Soyons sérieux. Notre niveau d’endettement ne profite plus à personne. Il fait peur.

Malgré ce que laisse sous-entendre Michel Sapin, la situation est-elle aujourd'hui préoccupante ? Jusqu'où sera-t-elle soutenable ?

La situation est très préoccupante car la France est « trop grosse pour faire faillite ». Si la France se retrouve dans la même situation que la Grèce, le Portugal, l’Espagne ou l’Italie, c’en est fini de l’euro, du MES, du FESF et autres mascarades. C’est tout simplement l’effondrement de la pyramide de dette et du système « j’emprunte pour rembourser ce que je ne peux pas rembourser ». Ce système ne tenait que parce que les taux baissaient et que chaque emprunt suivant coûtait moins cher. Il est intenable lorsque les taux montent.

La limite du supportable sera atteinte lorsque les taux d’intérêt sur l’OAT (Obligation Assimilable du Trésor) à 10 ans dépasseront 4%. Car sur les marchés obligataires, des taux qui montent signifies des obligations qui baissent. Au-delà de ce taux, banques et assurances auront des pertes qui vont consommer leurs fonds propres. On réenclenchera le cycle connu selon lequel l’État insolvable sauve des banques insolvables.

Vous pouvez suivre le taux de l’OAT sur le site de la Banque de France. Vous constaterez que le 28 janvier, la dernière adjudication des obligations françaises s’est faite à un taux sensiblement supérieur à ceux qui prévalaient depuis plusieurs mois.

Quelles seraient les conséquences d'une faillite ? Pourrait-elle d'ailleurs avoir des vertus ?

Les conséquences d’une faillite seraient évidemment dramatiques pour la vie quotidienne en France et les épargnants. Dans mon livre Pourquoi la France va faire faillite j’ai décrit ces conséquences. Deux chiffres pour vous montrer l’ampleur de ce qui nous attendrait.

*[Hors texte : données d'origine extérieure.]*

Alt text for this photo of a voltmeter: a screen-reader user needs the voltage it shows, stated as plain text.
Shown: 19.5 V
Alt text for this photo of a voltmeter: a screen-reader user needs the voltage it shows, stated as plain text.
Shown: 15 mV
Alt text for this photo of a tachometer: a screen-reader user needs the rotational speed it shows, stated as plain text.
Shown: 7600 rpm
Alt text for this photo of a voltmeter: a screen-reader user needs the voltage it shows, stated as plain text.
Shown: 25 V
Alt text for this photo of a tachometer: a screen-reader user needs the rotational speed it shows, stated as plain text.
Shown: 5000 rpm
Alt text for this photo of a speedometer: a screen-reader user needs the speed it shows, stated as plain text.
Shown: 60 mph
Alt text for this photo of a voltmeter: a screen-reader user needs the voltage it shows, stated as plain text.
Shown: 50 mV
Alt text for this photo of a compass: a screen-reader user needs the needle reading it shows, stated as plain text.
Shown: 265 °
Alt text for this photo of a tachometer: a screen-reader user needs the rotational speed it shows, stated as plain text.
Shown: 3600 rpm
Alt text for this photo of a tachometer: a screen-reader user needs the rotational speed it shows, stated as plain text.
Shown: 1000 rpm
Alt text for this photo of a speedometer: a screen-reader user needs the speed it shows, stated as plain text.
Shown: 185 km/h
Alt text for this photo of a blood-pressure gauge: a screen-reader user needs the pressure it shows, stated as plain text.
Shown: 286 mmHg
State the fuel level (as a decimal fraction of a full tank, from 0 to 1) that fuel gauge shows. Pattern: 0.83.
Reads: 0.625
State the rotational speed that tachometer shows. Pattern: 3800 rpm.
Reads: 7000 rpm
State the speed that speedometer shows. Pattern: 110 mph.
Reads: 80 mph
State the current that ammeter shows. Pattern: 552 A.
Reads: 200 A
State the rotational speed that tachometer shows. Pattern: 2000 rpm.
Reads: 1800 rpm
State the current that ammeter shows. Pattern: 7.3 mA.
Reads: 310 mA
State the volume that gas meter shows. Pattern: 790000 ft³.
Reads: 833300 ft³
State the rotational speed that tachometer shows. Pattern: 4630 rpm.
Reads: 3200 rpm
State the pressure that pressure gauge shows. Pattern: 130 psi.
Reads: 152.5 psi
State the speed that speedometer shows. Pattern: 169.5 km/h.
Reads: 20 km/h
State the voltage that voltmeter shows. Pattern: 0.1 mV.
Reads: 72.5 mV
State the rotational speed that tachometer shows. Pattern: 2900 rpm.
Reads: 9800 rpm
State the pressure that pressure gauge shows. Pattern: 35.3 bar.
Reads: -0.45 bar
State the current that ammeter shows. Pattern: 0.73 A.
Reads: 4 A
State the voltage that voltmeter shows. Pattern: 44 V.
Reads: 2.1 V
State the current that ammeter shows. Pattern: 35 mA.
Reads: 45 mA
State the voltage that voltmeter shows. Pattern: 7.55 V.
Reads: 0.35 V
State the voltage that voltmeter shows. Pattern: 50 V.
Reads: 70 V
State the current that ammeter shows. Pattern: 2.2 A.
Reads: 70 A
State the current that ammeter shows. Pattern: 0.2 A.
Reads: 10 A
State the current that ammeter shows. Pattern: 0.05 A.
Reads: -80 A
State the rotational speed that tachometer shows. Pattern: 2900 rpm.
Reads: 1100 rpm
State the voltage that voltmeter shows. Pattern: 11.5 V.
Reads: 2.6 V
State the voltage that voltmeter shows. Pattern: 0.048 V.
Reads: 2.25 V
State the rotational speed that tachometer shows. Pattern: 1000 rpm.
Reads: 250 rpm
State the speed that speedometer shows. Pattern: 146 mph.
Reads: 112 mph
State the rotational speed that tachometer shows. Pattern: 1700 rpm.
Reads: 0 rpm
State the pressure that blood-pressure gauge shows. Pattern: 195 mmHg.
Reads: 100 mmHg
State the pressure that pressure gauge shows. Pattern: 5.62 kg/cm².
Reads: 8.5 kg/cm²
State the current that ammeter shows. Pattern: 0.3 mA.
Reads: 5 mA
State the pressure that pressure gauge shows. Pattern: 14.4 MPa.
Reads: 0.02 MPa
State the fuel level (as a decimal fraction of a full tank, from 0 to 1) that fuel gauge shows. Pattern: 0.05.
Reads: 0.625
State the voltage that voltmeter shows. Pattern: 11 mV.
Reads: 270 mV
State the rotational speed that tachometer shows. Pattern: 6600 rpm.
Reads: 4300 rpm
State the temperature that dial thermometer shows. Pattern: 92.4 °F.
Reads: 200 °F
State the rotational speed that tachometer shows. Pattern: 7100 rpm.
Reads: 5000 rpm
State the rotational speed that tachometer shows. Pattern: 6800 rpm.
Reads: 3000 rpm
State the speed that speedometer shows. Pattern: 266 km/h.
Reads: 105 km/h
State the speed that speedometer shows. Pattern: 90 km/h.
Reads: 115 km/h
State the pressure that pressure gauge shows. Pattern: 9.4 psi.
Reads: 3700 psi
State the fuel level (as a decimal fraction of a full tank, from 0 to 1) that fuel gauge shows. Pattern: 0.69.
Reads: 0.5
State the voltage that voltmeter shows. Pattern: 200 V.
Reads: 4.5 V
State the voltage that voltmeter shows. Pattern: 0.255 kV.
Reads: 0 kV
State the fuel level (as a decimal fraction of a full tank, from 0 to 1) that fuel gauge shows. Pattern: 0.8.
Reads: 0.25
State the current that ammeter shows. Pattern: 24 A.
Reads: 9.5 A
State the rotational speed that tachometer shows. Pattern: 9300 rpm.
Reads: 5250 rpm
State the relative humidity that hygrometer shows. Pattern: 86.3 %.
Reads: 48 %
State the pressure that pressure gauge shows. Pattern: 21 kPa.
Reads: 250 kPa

Faire faillite veut dire que l’État devrait du jour au lendemain apprendre à vivre selon ses moyens. Or le véritable déficit n’est pas de 3 %, il est de 20 %. En effet, le déficit est s’écrit

(Dépenses – recettes) / Recettes

Les recettes sont bien évidemment les recettes fiscales. Si vous partez de là, la situation est effrayante. Selon le projet de loi de finances 2013 nous avons en Mds€

(374,6 – 312,7) /312,71

soit 20 % de déficit.

Donc l’État doit immédiatement réduire son train de vie de 20%. D’où l’importance du deuxième chiffre : 30% du budget des ménages provient des dépenses de redistribution.

L’autre solution pour retarder la faillite consistera à réquisitionner purement et simplement l’épargne des Français. En face de nos 1 800 Mds€ de stock de dette il y a 1 230 Mds€ d’assurance vie et 571 Mds€ de livrets, soit 1 811 Mds€. Nos créanciers étrangers le savent et ils savent que les 120 000 fonctionnaires de Bercy sauront mobiliser cette épargne pour les rembourser en cas d’urgence.

J’exagère ? Non. Dans mon livre à paraître en mars prochain, Main basse sur votre argent, je passe en revue la mécanique de la « répression financière » qui va se mettre en place.

Tout va s’accélérer avec la remontée progressive des taux qui se fait déjà sentir. Plus d’argent sur les marchés actions (et vous lisez partout que merveilleux, formidable, l’argent afflue à nouveau en Bourse), c’est moins d’argent sur le marché obligataire. Sauf à l’imprimer, bien sûr… Dans ce cas, la fin de partie se jouera dans l’hyperinflation qui balaiera une population vieillissante dans un pays sans croissance.

Toutefois, la faillite a des vertus. Le capitalisme sans la faillite est comme le communisme sans le goulag, un système inepte. Le capitalisme sans la faillite est incapable de se corriger. Nous avons un système pervers qui protège ceux qui sont en place et leurs « avantages acquis » et exclut ceux qui sont hors système. Il s’agit d’un système dévoyé défendu par des élites uniquement préoccupées par l’achat de leurs électeurs qu’ils corrompent en leur distribuant de l’argent qu’ils n’ont pas.